↓↓↓

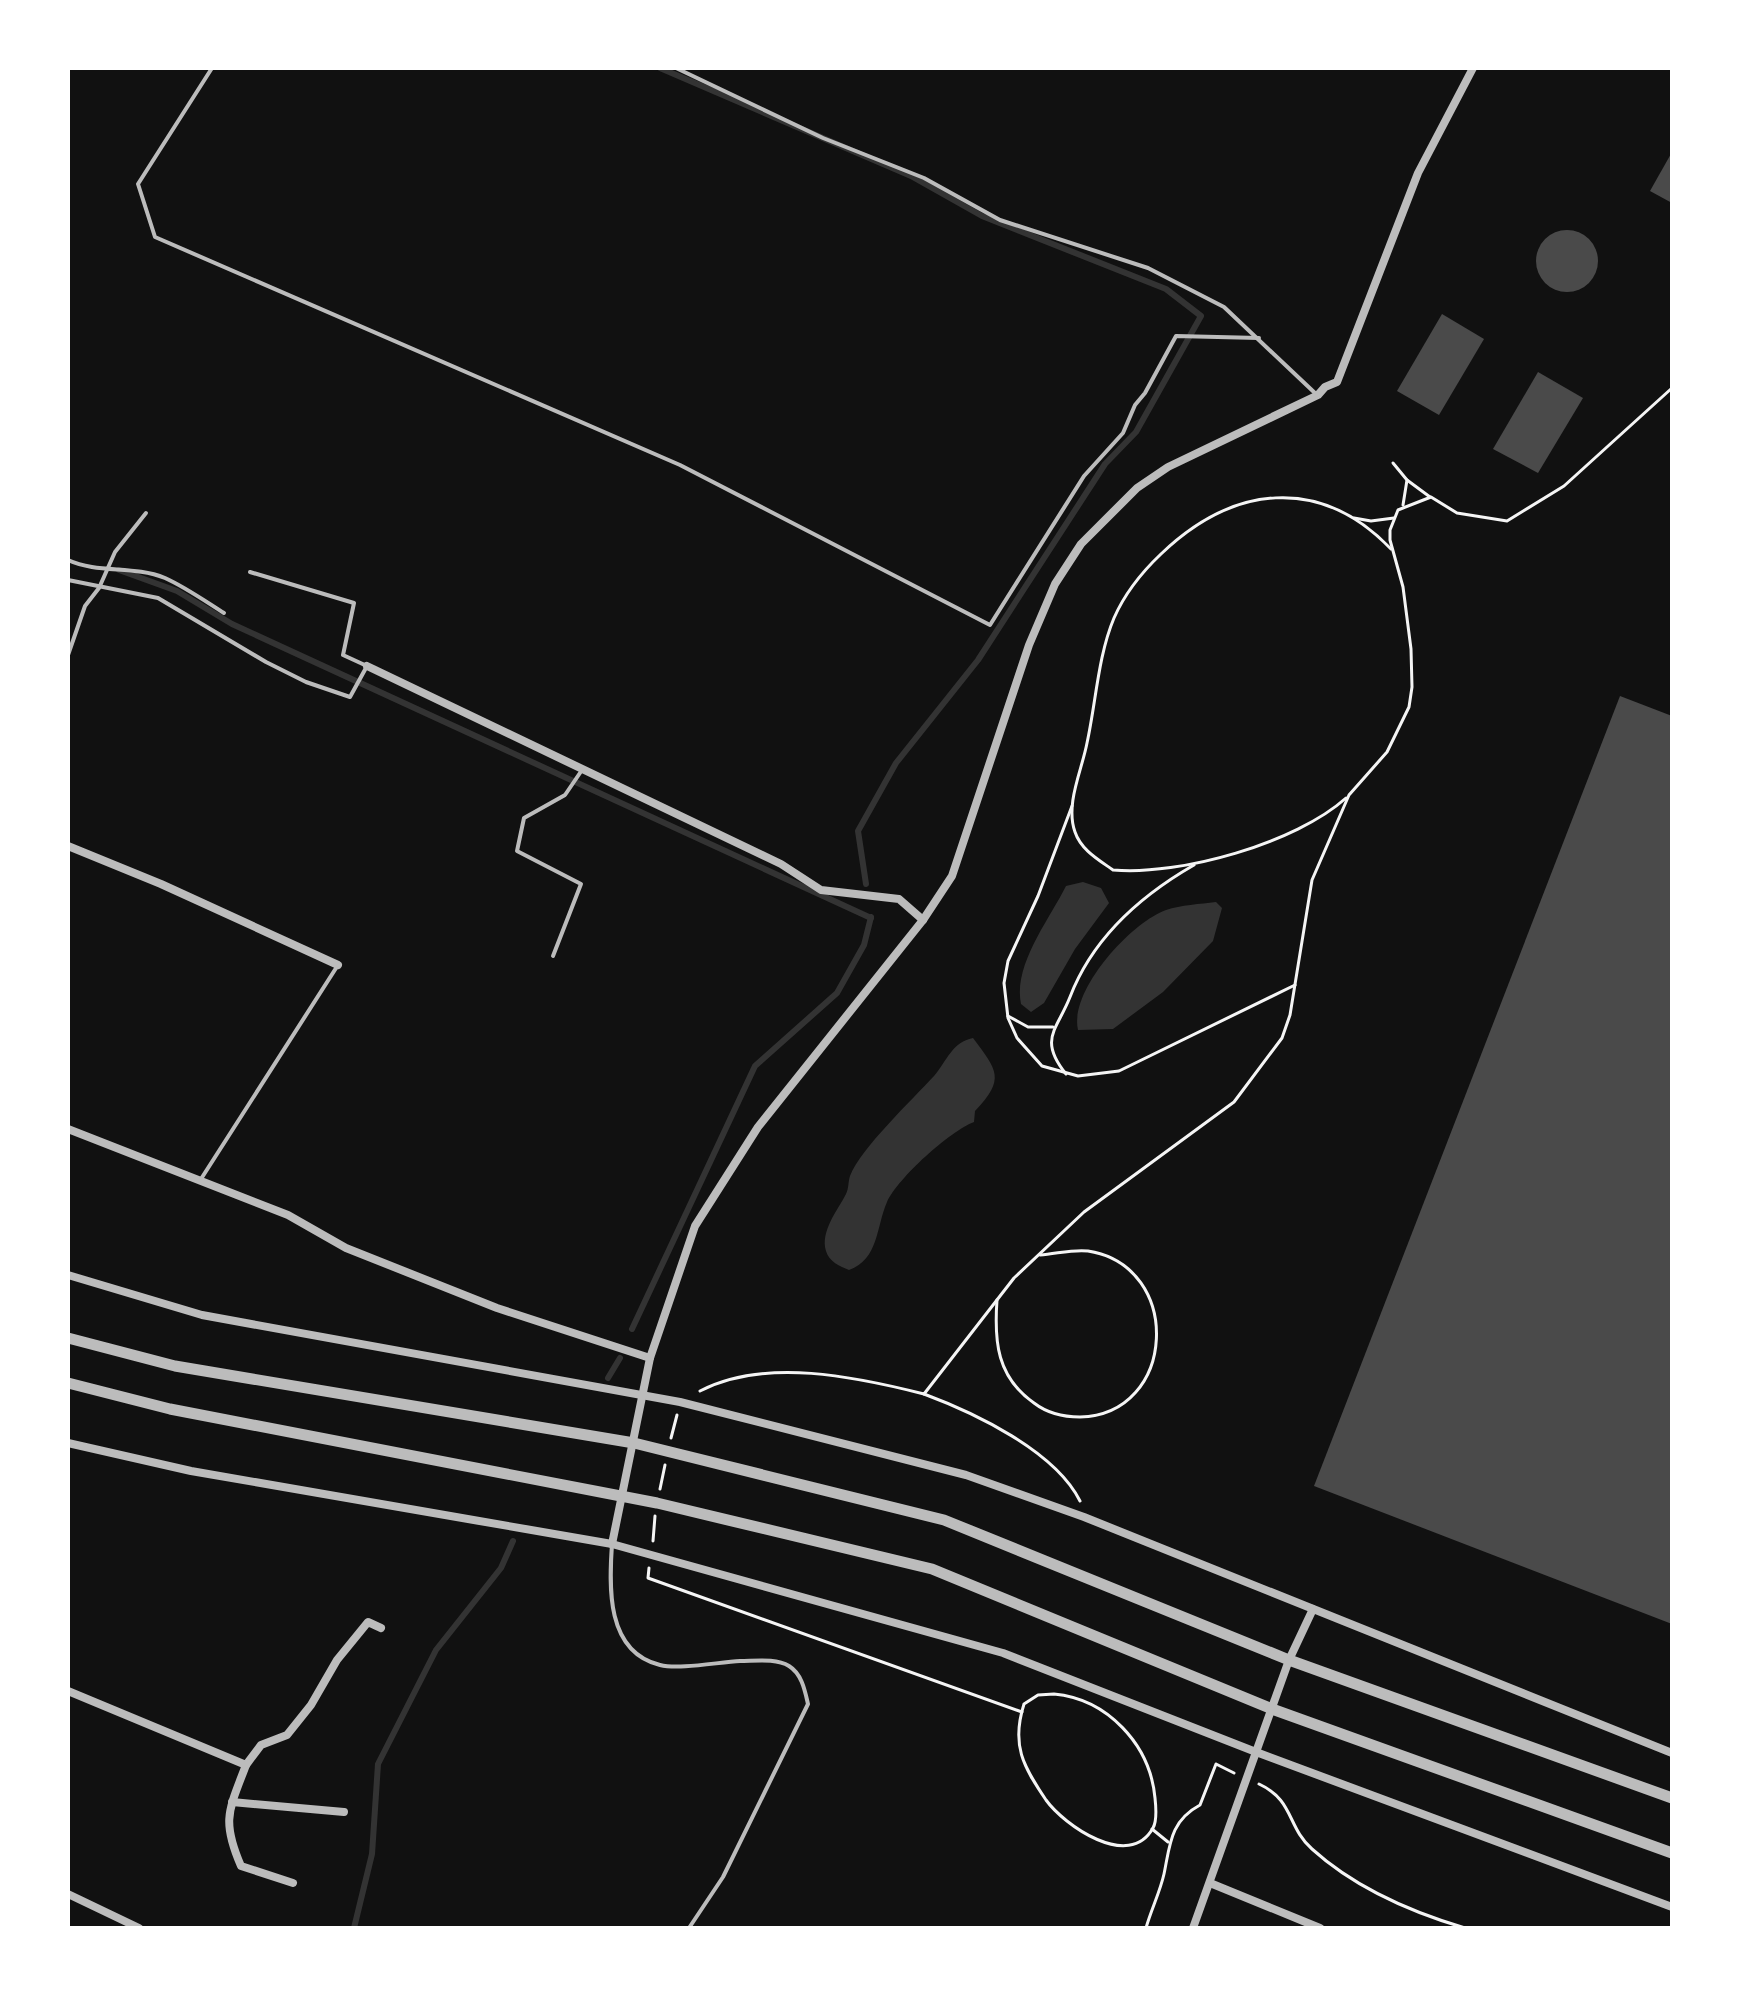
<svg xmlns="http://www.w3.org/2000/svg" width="1740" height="1996" viewBox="0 0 1740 1996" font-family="'PT Serif',serif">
	<rect width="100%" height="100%" fill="#111"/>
	<g fill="#333">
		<path d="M1083,882l18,6 8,15 -34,46 -31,54 -13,9 -10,-8c-8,-39 28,-84 45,-118z"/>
		<path d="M1216,902l6,6 -9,33 -50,51 -50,37 -35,1c-9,-39 52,-107 88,-120 15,-5 34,-6 50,-8z"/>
		<path d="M973,1038c24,32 33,41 2,73l-1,11c-24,9 -76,56 -87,80 -11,25 -8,57 -38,68 -9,-4 -20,-8 -23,-19 -6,-20 12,-41 20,-57 3,-6 2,-12 4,-18 11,-28 63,-77 84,-100 13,-15 18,-34 39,-38z"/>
	</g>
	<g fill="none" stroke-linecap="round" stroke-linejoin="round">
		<g stroke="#333" stroke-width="6">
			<polyline points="660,68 911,176 982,216 1166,289 1201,316 1136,432 1105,464 978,660 896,763 858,831 866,884"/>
			<polyline points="119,570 177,591 232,624 871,918"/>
			<polyline points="632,1329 755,1066 837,993 864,945 871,917"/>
			<polyline points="608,1378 620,1358"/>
			<polyline points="354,1928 372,1854 378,1764 436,1650 501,1568 513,1541"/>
		</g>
	</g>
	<g fill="#4a4a4a">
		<polygon points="1672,152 1672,203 1650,191"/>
		<circle cx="1567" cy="261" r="31"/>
		<polygon points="1442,314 1484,339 1439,415 1397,391"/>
		<polygon points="1538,372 1583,398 1538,473 1493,449"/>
		<polygon points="1620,696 1672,716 1672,1624 1314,1486"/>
	</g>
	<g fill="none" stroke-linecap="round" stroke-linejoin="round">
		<g stroke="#f5f5f5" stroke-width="3">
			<polyline points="1393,463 1407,480 1403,505"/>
			<polyline points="1407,480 1430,497"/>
			<polyline points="1354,518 1371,521 1394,518"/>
			<path d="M1346,798c-50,45 -166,78 -233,72 -14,-10 -32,-20 -38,-38 -10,-28 7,-62 12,-89 9,-41 11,-87 27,-125 11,-25 28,-46 47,-64 71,-68 158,-80 230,-5"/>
			<polyline points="1072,806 1038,896 1008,961 1004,983 1008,1018 1017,1038 1042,1066 1078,1076 1119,1071 1295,985"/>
			<polyline points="1008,1016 1028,1027 1053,1027"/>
			<path d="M1066,1074c-28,-35 -9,-44 4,-77 23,-60 70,-101 124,-132"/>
			<path d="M997,1300c-3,42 0,77 37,103 13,10 30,14 46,14 97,-2 104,-151 8,-166 -15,-2 -32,3 -48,4"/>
			<path d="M700,1391c65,-34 157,-14 224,3l90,-116 70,-66 150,-110 48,-64 8,-23 22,-135 37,-85 38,-43 22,-45 3,-20 -1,-38 -8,-62 -13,-47v-10l8,-20 33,-13 26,16 50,8 57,-35 108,-98"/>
			<path d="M924,1394c51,19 131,57 156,107"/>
			<polyline points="671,1438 677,1415"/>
			<polyline points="660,1489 665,1465"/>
			<polyline points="653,1541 655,1516"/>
			<polyline points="649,1568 648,1578 1022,1712"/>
			<path d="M1054,1694c53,5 96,50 101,104 1,9 2,23 -2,30 -24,43 -89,-3 -107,-28 -23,-34 -35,-55 -22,-96l14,-9z"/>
			<path d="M1259,1784c35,16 28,43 53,65 42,38 99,63 153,79"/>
			<polyline points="1152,1829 1168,1842"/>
			<path d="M1146,1928c5,-18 14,-36 18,-54 6,-29 6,-53 36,-69l16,-41 18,9"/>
		</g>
		<g stroke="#bcbcbc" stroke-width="4">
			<polyline points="212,68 138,184 155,237 680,465 990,625 1084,476 1123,433 1135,405 1145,393 1176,336 1259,338"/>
			<polyline points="676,68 823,138 924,178 1000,220 1148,268 1224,307 1316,394"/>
			<path d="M68,560c30,14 65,5 97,18 20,9 40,23 59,35"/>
			<polyline points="68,580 158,598 266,662 306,682 350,697 367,666 343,655 354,603 250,572"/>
			<polyline points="68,655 85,606 99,588 115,552 146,513"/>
			<polyline points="553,956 581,884 517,851 524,818 565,795 582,770"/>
			<polyline points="201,1179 338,965"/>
			<path d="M612,1544c-3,43 -6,108 48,121 19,5 59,-3 80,-4 15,0 36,-3 49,5 13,8 16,25 19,38l-85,173 -34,51"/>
		</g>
		<g stroke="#bcbcbc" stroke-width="8">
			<polyline points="367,666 781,864 821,890 899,899 923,920"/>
			<polyline points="68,846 161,884 338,965"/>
			<polyline points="68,1129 288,1215 346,1248 497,1308 650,1358"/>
			<polyline points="68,1275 202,1315 680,1402 966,1475 1084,1517 1672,1753"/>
			<polyline points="68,1443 191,1471 612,1544 1003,1653 1256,1752 1672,1907"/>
			<polyline points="612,1544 650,1358 695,1226 758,1127 923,920 952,876 1029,645 1055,584 1081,544 1137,488 1168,467 1318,395 1325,387 1337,382 1418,173 1473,68"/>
			<polyline points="68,1691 246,1765 261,1745 287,1735 311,1705 337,1660 368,1622 381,1628"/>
			<path d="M246,1765c-17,45 -25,55 -5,101l52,17"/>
			<polyline points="232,1802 344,1812"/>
			<polyline points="1210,1883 1320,1928"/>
			<polyline points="68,1894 139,1928"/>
			<polyline points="1193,1928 1289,1660 1313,1609"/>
		</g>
		<g stroke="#bcbcbc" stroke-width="11">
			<polyline points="68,1338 175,1366 634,1443 944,1520 1289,1660 1672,1798"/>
			<polyline points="68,1383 170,1409 657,1503 932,1569 1272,1709 1672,1853"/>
		</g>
	</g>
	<rect width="1740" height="1996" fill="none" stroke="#ffffff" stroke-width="140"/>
</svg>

↑↑↑

| WHAT YOU HAVE TO DO |
All entries above are to be restated exactly, with every image omitted.

| RESPONSE BELOW |
<svg xmlns="http://www.w3.org/2000/svg" width="1740" height="1996" viewBox="0 0 1740 1996" font-family="'PT Serif',serif">
	<rect width="100%" height="100%" fill="#111"/>
	<g fill="#333">
		<path d="M1083,882l18,6 8,15 -34,46 -31,54 -13,9 -10,-8c-8,-39 28,-84 45,-118z"/>
		<path d="M1216,902l6,6 -9,33 -50,51 -50,37 -35,1c-9,-39 52,-107 88,-120 15,-5 34,-6 50,-8z"/>
		<path d="M973,1038c24,32 33,41 2,73l-1,11c-24,9 -76,56 -87,80 -11,25 -8,57 -38,68 -9,-4 -20,-8 -23,-19 -6,-20 12,-41 20,-57 3,-6 2,-12 4,-18 11,-28 63,-77 84,-100 13,-15 18,-34 39,-38z"/>
	</g>
	<g fill="none" stroke-linecap="round" stroke-linejoin="round">
		<g stroke="#333" stroke-width="6">
			<polyline points="660,68 911,176 982,216 1166,289 1201,316 1136,432 1105,464 978,660 896,763 858,831 866,884"/>
			<polyline points="119,570 177,591 232,624 871,918"/>
			<polyline points="632,1329 755,1066 837,993 864,945 871,917"/>
			<polyline points="608,1378 620,1358"/>
			<polyline points="354,1928 372,1854 378,1764 436,1650 501,1568 513,1541"/>
		</g>
	</g>
	<g fill="#4a4a4a">
		<polygon points="1672,152 1672,203 1650,191"/>
		<circle cx="1567" cy="261" r="31"/>
		<polygon points="1442,314 1484,339 1439,415 1397,391"/>
		<polygon points="1538,372 1583,398 1538,473 1493,449"/>
		<polygon points="1620,696 1672,716 1672,1624 1314,1486"/>
	</g>
	<g fill="none" stroke-linecap="round" stroke-linejoin="round">
		<g stroke="#f5f5f5" stroke-width="3">
			<polyline points="1393,463 1407,480 1403,505"/>
			<polyline points="1407,480 1430,497"/>
			<polyline points="1354,518 1371,521 1394,518"/>
			<path d="M1346,798c-50,45 -166,78 -233,72 -14,-10 -32,-20 -38,-38 -10,-28 7,-62 12,-89 9,-41 11,-87 27,-125 11,-25 28,-46 47,-64 71,-68 158,-80 230,-5"/>
			<polyline points="1072,806 1038,896 1008,961 1004,983 1008,1018 1017,1038 1042,1066 1078,1076 1119,1071 1295,985"/>
			<polyline points="1008,1016 1028,1027 1053,1027"/>
			<path d="M1066,1074c-28,-35 -9,-44 4,-77 23,-60 70,-101 124,-132"/>
			<path d="M997,1300c-3,42 0,77 37,103 13,10 30,14 46,14 97,-2 104,-151 8,-166 -15,-2 -32,3 -48,4"/>
			<path d="M700,1391c65,-34 157,-14 224,3l90,-116 70,-66 150,-110 48,-64 8,-23 22,-135 37,-85 38,-43 22,-45 3,-20 -1,-38 -8,-62 -13,-47v-10l8,-20 33,-13 26,16 50,8 57,-35 108,-98"/>
			<path d="M924,1394c51,19 131,57 156,107"/>
			<polyline points="671,1438 677,1415"/>
			<polyline points="660,1489 665,1465"/>
			<polyline points="653,1541 655,1516"/>
			<polyline points="649,1568 648,1578 1022,1712"/>
			<path d="M1054,1694c53,5 96,50 101,104 1,9 2,23 -2,30 -24,43 -89,-3 -107,-28 -23,-34 -35,-55 -22,-96l14,-9z"/>
			<path d="M1259,1784c35,16 28,43 53,65 42,38 99,63 153,79"/>
			<polyline points="1152,1829 1168,1842"/>
			<path d="M1146,1928c5,-18 14,-36 18,-54 6,-29 6,-53 36,-69l16,-41 18,9"/>
		</g>
		<g stroke="#bcbcbc" stroke-width="4">
			<polyline points="212,68 138,184 155,237 680,465 990,625 1084,476 1123,433 1135,405 1145,393 1176,336 1259,338"/>
			<polyline points="676,68 823,138 924,178 1000,220 1148,268 1224,307 1316,394"/>
			<path d="M68,560c30,14 65,5 97,18 20,9 40,23 59,35"/>
			<polyline points="68,580 158,598 266,662 306,682 350,697 367,666 343,655 354,603 250,572"/>
			<polyline points="68,655 85,606 99,588 115,552 146,513"/>
			<polyline points="553,956 581,884 517,851 524,818 565,795 582,770"/>
			<polyline points="201,1179 338,965"/>
			<path d="M612,1544c-3,43 -6,108 48,121 19,5 59,-3 80,-4 15,0 36,-3 49,5 13,8 16,25 19,38l-85,173 -34,51"/>
		</g>
		<g stroke="#bcbcbc" stroke-width="8">
			<polyline points="367,666 781,864 821,890 899,899 923,920"/>
			<polyline points="68,846 161,884 338,965"/>
			<polyline points="68,1129 288,1215 346,1248 497,1308 650,1358"/>
			<polyline points="68,1275 202,1315 680,1402 966,1475 1084,1517 1672,1753"/>
			<polyline points="68,1443 191,1471 612,1544 1003,1653 1256,1752 1672,1907"/>
			<polyline points="612,1544 650,1358 695,1226 758,1127 923,920 952,876 1029,645 1055,584 1081,544 1137,488 1168,467 1318,395 1325,387 1337,382 1418,173 1473,68"/>
			<polyline points="68,1691 246,1765 261,1745 287,1735 311,1705 337,1660 368,1622 381,1628"/>
			<path d="M246,1765c-17,45 -25,55 -5,101l52,17"/>
			<polyline points="232,1802 344,1812"/>
			<polyline points="1210,1883 1320,1928"/>
			<polyline points="68,1894 139,1928"/>
			<polyline points="1193,1928 1289,1660 1313,1609"/>
		</g>
		<g stroke="#bcbcbc" stroke-width="11">
			<polyline points="68,1338 175,1366 634,1443 944,1520 1289,1660 1672,1798"/>
			<polyline points="68,1383 170,1409 657,1503 932,1569 1272,1709 1672,1853"/>
		</g>
	</g>
	<rect width="1740" height="1996" fill="none" stroke="#ffffff" stroke-width="140"/>
</svg>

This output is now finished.